For most postmenopausal women, dyspareunia is caused by inadequate lubrication resulting from low estrogen levels. Often, this can be treated with vaginal estrogen therapy. This typically comes in the form of a cream, tablet or flexible vaginal ring. Other forms of hormone therapy may also help.
Longer foreplay can help stimulate your natural lubrication. It may help to delay penetration until you feel fully aroused. A water-based lubricant, such as KY jelly and others, or a moisturizer, may also help. So can changing positions. If you’re on top, you usually have more control over penetration. If you haven’t had sex for a while, talk with your partner about taking it slowly to minimize your pain, or opt for other ways to be intimate.
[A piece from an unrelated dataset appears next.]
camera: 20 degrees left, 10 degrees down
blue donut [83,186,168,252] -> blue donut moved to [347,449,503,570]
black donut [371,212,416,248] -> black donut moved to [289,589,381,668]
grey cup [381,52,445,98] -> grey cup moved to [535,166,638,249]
Other measures include techniques to help desensitize your genital area to pain and relax your pelvic muscles. A physical therapist can help you learn vaginal muscle relaxation exercises that are often key to decreasing pain. Treating other physical factors that lead to poor muscle relaxation such as incontinence, hemorrhoids, or hip or spine problems is also important. In addition, minimizing psychological stress is helpful in achieving muscle control.
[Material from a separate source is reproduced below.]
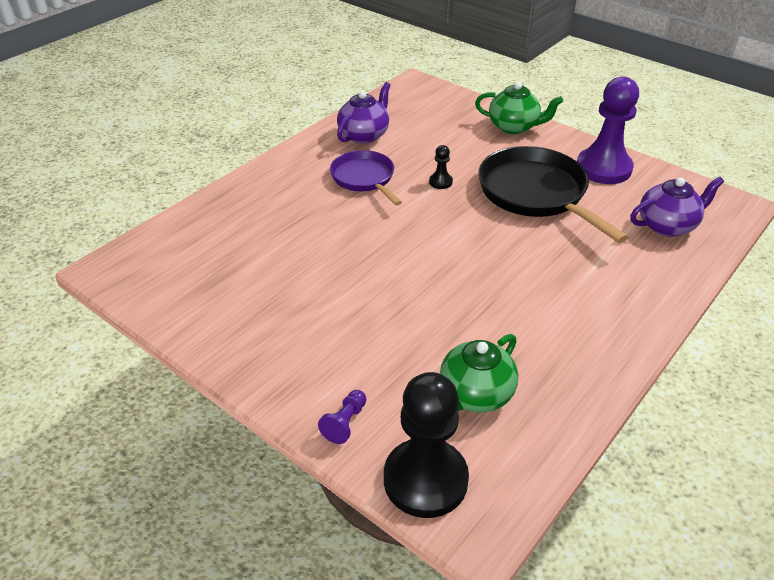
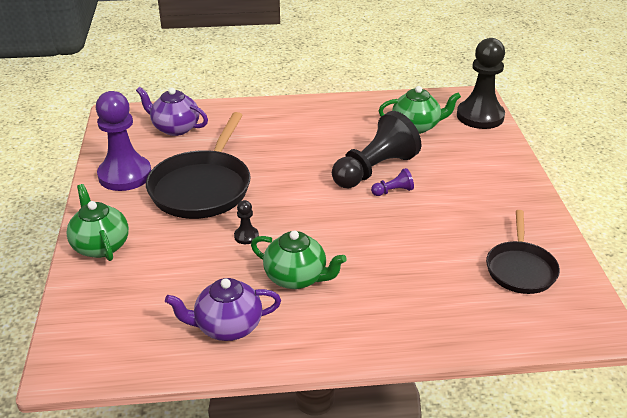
camera: 135 degrees left, 5 degrees down
purple pawn [318,390,366,444] -> purple pawn moved to [371,168,414,196]
purple pan [330,150,402,206] -> green teapot [251,231,347,289]
none -> black pawn [332,111,421,188]
none -> black pan [486,210,560,294]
Last but not the least, sex therapy can assist you in breaking the cycle of negative response to sexual stimulation. Sex therapy may include an evaluation of your relationship and your medical and psychological health, and a focus on improving communication with your partner, addressing body-image problems, or practicing techniques to decrease anxiety and better enjoy the intimacy of a sexual experience.